Copy out the records word for word, starting at the line that has "Were forward defined" and going through the end of the records.
++++
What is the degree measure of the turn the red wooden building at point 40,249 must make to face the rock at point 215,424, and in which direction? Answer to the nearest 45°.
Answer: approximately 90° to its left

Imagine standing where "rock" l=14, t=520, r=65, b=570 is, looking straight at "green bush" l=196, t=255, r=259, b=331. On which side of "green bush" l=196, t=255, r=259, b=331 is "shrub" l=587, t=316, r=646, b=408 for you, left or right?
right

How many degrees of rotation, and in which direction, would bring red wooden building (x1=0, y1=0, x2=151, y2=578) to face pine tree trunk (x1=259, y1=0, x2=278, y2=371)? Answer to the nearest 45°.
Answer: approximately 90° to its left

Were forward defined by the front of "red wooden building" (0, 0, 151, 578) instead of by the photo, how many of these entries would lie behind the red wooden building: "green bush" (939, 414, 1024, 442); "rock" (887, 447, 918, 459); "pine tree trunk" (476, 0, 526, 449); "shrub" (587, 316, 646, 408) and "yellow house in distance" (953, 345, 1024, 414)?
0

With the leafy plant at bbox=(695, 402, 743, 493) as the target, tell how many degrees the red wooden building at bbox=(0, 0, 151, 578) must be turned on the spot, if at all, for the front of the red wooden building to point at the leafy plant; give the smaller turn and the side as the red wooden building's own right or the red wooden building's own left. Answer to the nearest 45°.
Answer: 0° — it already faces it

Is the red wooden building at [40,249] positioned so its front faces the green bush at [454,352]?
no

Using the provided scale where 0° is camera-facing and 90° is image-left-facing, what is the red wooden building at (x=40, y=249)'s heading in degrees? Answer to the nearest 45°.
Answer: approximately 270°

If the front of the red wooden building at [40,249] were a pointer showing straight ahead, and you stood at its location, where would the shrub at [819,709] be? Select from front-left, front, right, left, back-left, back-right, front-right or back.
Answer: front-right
++++
◆ SOLUTION FOR THIS TASK ◆
Were forward defined by the front of "red wooden building" (0, 0, 151, 578) instead of by the photo, how many of these entries would lie behind the red wooden building: "green bush" (939, 414, 1024, 442); "rock" (887, 447, 918, 459); "pine tree trunk" (476, 0, 526, 449); "shrub" (587, 316, 646, 408) and "yellow house in distance" (953, 345, 1024, 414)?
0

With the leafy plant at bbox=(695, 402, 743, 493) as the target, tell how many degrees the red wooden building at bbox=(0, 0, 151, 578) must be turned on the spot, if at all, for the front of the red wooden building to point at the leafy plant; give the smaller turn and the side as the red wooden building's own right or the red wooden building's own left. Answer to the nearest 45°.
Answer: 0° — it already faces it

Is the red wooden building at [40,249] positioned so its front faces the green bush at [454,352]?
no

Using the provided scale where 0° is camera-facing and 90° is image-left-facing, what is the red wooden building at (x=40, y=249)'s heading in degrees? Answer to the nearest 45°.
Answer: approximately 270°

If the front of the red wooden building at [40,249] were a pointer showing straight ahead, and you stood at its location, where would the shrub at [819,709] be? Select from front-left, front, right, left, back-left, back-right, front-right or back.
Answer: front-right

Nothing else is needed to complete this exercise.